_DIRECTIONS:_ From the data below, extract each full line that contains the string "terrein". Case counts, so a line matches only if the letters have the same capitalization.
· · · ·
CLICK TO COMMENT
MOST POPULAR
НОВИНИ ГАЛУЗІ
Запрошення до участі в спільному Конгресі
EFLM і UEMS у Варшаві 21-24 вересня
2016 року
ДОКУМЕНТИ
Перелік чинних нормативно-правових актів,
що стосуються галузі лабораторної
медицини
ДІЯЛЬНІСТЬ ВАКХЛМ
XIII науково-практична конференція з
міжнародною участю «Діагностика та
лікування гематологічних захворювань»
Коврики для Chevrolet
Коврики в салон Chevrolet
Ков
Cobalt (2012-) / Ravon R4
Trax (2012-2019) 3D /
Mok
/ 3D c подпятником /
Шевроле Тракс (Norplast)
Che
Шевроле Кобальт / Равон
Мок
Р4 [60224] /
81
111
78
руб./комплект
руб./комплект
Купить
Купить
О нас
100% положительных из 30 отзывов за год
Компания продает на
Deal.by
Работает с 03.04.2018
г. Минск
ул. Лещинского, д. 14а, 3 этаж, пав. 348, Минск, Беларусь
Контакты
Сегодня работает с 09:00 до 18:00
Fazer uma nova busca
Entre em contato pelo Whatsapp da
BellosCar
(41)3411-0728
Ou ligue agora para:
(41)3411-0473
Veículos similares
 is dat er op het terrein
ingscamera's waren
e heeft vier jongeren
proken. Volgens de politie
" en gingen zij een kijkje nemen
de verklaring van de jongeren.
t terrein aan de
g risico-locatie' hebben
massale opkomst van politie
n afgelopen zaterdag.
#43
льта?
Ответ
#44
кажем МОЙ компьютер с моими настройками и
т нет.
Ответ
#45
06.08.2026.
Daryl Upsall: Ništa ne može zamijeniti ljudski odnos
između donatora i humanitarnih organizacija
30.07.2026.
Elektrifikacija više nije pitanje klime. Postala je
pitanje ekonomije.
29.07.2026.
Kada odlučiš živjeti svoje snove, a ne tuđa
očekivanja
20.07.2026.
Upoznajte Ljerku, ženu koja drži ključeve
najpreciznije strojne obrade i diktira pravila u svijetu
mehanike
· · · ·
_SOLVED PROBLEM:_
 is dat er op het terrein
t terrein aan de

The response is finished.